*** Dataset extract Section Begins ***
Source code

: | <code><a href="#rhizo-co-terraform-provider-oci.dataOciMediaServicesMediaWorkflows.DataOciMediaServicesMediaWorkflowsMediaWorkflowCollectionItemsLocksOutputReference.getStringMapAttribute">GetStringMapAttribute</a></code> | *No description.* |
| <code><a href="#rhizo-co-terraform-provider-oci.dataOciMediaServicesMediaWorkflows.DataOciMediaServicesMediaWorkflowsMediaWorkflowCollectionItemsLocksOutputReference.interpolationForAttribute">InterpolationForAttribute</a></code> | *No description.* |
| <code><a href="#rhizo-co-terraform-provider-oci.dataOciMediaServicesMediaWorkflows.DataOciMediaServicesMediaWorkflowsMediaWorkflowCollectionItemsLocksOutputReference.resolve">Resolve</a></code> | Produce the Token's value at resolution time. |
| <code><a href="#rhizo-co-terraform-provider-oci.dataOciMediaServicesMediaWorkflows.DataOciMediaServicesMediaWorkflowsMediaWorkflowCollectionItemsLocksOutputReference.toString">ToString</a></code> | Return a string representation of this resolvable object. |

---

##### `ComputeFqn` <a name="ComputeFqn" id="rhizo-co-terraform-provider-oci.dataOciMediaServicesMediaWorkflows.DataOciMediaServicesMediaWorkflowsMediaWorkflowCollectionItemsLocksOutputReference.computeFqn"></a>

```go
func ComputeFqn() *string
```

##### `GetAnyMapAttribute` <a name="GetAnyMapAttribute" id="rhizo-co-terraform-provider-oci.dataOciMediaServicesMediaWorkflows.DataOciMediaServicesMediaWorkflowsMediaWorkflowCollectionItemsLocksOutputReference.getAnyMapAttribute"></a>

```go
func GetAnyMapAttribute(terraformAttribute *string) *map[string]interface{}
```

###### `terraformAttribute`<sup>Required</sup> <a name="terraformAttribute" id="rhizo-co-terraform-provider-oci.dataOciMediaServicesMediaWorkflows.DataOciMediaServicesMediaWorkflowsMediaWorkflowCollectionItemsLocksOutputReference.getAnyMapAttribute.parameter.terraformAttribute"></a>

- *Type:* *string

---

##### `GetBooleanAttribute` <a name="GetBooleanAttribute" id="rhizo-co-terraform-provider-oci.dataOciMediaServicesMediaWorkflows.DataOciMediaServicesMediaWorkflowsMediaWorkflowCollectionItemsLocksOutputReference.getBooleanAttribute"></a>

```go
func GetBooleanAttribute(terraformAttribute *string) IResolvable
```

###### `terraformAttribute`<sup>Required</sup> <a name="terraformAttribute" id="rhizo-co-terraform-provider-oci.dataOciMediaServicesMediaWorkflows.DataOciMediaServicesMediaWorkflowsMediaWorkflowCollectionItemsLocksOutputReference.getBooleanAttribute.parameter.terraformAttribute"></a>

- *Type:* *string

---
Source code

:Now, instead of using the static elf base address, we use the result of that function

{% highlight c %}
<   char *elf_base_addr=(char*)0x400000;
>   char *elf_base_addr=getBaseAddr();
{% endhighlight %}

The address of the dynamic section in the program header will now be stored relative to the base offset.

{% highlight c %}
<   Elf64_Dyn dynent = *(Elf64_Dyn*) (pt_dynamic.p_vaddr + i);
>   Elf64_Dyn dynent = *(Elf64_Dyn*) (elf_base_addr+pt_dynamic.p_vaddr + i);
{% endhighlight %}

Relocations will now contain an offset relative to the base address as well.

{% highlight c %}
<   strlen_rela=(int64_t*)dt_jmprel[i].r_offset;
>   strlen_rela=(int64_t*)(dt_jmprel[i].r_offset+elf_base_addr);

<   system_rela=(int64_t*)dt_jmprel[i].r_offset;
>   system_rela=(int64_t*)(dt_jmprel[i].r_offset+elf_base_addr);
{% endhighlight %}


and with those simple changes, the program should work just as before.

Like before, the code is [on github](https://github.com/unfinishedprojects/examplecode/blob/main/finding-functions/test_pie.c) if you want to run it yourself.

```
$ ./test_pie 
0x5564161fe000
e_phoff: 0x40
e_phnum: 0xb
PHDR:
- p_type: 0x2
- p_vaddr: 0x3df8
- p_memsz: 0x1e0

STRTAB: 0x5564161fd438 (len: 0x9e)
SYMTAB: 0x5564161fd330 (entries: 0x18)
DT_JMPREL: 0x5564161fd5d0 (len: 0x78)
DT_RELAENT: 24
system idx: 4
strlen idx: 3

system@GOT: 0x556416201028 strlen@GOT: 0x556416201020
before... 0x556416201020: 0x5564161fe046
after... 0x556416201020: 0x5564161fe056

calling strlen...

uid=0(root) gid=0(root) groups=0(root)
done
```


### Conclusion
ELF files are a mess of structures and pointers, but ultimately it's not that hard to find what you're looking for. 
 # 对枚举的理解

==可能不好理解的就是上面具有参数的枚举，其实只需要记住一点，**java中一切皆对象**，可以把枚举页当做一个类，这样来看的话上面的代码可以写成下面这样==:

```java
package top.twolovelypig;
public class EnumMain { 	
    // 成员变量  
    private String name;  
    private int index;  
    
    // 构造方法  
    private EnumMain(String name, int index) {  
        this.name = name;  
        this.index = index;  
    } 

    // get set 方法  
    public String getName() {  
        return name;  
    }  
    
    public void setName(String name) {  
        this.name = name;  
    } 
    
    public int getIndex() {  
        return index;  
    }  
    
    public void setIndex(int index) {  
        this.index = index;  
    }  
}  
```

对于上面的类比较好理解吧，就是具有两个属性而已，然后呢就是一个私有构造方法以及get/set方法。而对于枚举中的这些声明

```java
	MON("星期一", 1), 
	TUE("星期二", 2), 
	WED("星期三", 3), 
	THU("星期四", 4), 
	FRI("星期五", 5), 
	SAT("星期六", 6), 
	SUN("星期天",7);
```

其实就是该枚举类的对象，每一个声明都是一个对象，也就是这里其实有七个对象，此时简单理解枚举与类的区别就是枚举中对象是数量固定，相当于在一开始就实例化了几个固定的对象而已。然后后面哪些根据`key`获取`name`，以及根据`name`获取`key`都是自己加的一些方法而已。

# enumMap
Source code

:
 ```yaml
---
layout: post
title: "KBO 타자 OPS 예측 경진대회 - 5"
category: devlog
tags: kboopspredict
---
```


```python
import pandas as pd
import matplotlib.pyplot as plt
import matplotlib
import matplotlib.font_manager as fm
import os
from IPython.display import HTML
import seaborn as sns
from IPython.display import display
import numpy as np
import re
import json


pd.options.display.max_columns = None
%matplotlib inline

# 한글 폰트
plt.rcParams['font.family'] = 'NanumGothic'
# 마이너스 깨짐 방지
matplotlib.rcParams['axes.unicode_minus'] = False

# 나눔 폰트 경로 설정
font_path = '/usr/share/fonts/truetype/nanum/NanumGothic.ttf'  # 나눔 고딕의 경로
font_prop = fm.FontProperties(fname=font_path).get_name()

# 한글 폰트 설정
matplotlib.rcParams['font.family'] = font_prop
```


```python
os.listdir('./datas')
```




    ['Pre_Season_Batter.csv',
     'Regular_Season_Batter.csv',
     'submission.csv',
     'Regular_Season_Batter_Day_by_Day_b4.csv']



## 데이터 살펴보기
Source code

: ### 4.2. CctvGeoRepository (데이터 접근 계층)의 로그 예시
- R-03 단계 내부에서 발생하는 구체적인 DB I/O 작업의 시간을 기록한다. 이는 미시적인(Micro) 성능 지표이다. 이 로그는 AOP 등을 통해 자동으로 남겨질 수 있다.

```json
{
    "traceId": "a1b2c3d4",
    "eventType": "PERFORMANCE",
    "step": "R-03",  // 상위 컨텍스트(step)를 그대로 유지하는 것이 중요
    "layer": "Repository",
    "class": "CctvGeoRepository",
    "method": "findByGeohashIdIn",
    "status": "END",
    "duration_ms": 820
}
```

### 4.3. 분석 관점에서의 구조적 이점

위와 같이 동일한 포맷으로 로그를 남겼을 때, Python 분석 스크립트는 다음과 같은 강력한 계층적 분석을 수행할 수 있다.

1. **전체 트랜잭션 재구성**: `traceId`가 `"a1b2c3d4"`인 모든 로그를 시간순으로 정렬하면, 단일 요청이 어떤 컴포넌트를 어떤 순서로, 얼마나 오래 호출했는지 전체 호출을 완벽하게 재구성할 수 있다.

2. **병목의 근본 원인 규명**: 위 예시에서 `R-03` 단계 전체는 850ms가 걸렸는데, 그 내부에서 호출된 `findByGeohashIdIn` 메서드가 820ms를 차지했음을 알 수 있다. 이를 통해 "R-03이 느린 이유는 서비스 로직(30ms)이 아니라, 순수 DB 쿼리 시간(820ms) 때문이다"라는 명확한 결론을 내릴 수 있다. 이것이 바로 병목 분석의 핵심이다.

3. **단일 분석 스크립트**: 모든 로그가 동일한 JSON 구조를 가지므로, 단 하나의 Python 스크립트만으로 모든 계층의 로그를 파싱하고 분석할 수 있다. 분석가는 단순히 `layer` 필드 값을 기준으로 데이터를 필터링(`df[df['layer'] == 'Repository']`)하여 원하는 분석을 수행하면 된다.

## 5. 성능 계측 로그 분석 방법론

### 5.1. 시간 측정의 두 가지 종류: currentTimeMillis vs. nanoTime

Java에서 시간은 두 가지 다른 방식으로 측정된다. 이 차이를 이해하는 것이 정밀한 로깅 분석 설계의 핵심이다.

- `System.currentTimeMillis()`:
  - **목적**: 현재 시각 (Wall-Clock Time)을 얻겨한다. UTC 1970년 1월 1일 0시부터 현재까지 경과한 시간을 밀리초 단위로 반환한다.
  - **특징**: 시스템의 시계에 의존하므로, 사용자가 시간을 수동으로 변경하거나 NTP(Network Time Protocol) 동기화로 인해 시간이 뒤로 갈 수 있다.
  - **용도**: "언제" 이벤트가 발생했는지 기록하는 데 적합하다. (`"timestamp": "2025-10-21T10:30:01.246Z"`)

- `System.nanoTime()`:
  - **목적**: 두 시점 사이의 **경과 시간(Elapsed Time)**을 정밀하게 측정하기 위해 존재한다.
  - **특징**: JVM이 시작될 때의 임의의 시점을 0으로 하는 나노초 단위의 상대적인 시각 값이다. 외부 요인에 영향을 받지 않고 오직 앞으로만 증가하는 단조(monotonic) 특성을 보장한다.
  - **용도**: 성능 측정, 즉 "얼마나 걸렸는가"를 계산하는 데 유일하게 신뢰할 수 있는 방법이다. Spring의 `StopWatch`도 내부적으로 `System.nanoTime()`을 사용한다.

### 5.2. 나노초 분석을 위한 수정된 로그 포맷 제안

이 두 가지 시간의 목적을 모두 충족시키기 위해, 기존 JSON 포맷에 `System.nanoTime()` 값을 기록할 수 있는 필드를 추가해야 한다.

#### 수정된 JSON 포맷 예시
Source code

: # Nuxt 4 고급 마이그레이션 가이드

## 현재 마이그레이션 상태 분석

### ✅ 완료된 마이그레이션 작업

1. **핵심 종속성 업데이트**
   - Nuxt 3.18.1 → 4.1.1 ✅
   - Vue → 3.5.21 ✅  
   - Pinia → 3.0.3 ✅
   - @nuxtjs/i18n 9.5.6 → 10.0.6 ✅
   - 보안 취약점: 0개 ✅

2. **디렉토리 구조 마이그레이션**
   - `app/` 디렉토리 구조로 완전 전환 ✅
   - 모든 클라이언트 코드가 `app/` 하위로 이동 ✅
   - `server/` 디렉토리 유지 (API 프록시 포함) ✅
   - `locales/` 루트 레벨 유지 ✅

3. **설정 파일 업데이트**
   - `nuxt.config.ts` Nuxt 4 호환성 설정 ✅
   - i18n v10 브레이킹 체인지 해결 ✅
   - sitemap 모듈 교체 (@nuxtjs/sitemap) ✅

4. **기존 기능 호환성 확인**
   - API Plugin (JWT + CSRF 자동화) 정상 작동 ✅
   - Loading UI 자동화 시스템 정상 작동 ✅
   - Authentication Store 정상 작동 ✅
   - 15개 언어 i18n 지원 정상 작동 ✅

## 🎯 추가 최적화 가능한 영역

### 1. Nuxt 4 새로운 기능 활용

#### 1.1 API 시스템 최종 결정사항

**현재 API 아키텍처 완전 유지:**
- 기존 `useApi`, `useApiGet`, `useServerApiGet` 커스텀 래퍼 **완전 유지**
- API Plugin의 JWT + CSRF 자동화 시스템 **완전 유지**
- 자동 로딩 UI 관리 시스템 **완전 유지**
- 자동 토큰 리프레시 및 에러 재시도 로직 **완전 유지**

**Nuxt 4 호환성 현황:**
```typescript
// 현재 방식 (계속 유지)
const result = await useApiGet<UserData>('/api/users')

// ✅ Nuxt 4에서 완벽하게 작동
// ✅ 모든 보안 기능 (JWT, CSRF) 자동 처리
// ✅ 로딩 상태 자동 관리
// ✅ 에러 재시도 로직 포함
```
*** Dataset extract Section Ends ***
* [What you should do]
Please reproduce the listing word for word, but only from the line that contains "- 자동 토큰 리프레시 및 에러 재시도 로직 **완전 유지**" to its last line, inclusive.

* [Answer to this task]
- 자동 토큰 리프레시 및 에러 재시도 로직 **완전 유지**

**Nuxt 4 호환성 현황:**
```typescript
// 현재 방식 (계속 유지)
const result = await useApiGet<UserData>('/api/users')

// ✅ Nuxt 4에서 완벽하게 작동
// ✅ 모든 보안 기능 (JWT, CSRF) 자동 처리
// ✅ 로딩 상태 자동 관리
// ✅ 에러 재시도 로직 포함
```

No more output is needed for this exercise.